Cliveden was Nancy’s stage too. The papers of Waldorf and Nancy Astor in the excellent Museum of English Rural Life archive (MERL), University of Reading, reveal that during the war, campaigning women MPs as politically various as Mavis Tate (appointed chair of the Women’s Power Committee in 1941, and of the Equal Pay Campaign in 1942); Irene Ward (Chair, Committee on Woman Power, 1940) and Ellen Wilkinson were guests on separate occasions. Margaret Wintringham, Liberal politician and the second woman to take her seat in Parliament was a frequent guest long after she had lost her seat in the 1924 General Election. Nancy Astor’s steadfastness in the hostile, all-male parliament, emboldened Wintringham to stick it out at Westminster (as she gratefully acknowledged) but the key to their long-lasting friendship may have stemmed from shared Christian Science beliefs. The social and political mix of guests at Cliveden weekends was usually eclectic; an invitation brought opportunities to relax and recharge, but also network. Invitations extended beyond establishment figures to weary social workers and civil servants.

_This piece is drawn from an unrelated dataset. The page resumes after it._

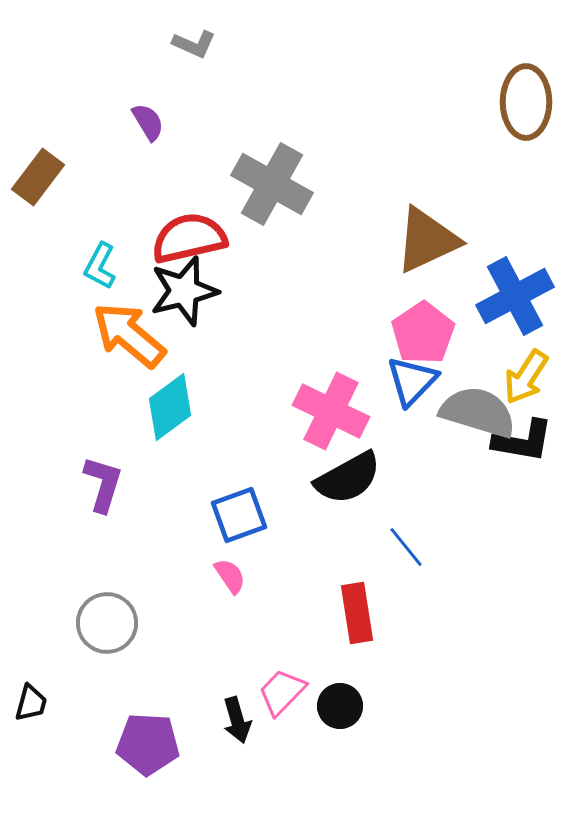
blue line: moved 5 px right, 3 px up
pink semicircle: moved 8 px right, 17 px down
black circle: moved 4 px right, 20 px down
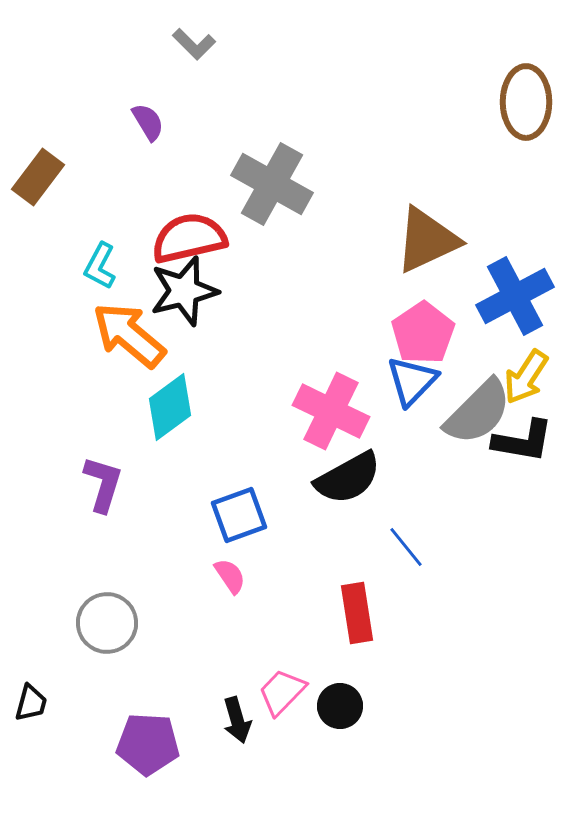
gray L-shape: rotated 21 degrees clockwise
gray semicircle: rotated 118 degrees clockwise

As MP for the heavily-bombed constituency of Plymouth Sutton (and regularly deputizing for her husband as Lord Mayor) much of Nancy Astor’s attention during the war years was, of necessity, focused on Plymouth. The constant travelling between the two cities, not to mention nationwide speaking engagements, was exhausting. Little time was left for reflection – a quality already largely missing from Nancy Astor’s personality.

The Astor archives at MERL far exceeded my expectations as a resource. The estate papers are particularly good and form the basis of my reassessment of the roles played by Cliveden in the era of Nancy and Waldorf Astor.

Honor Balfour fleetingly appears in both the LSE’s WPPA archive and MERL’s Astor papers, as a participant in the Brains Trust event organized by Women for Westminster in December 1944, and a guest at Cliveden in November 1949. The latter presumably as an upcoming commentator on Anglo-American relations, and freelancer on the David Astor-edited Observer newspaper. Seeing her name in the Visitor’s Book reminded me of our many conversations at her home in Windrush, and led me to regret we never discussed her impressions of Cliveden. An astute commentator on contemporary politics right to the end of her life her insights are much missed.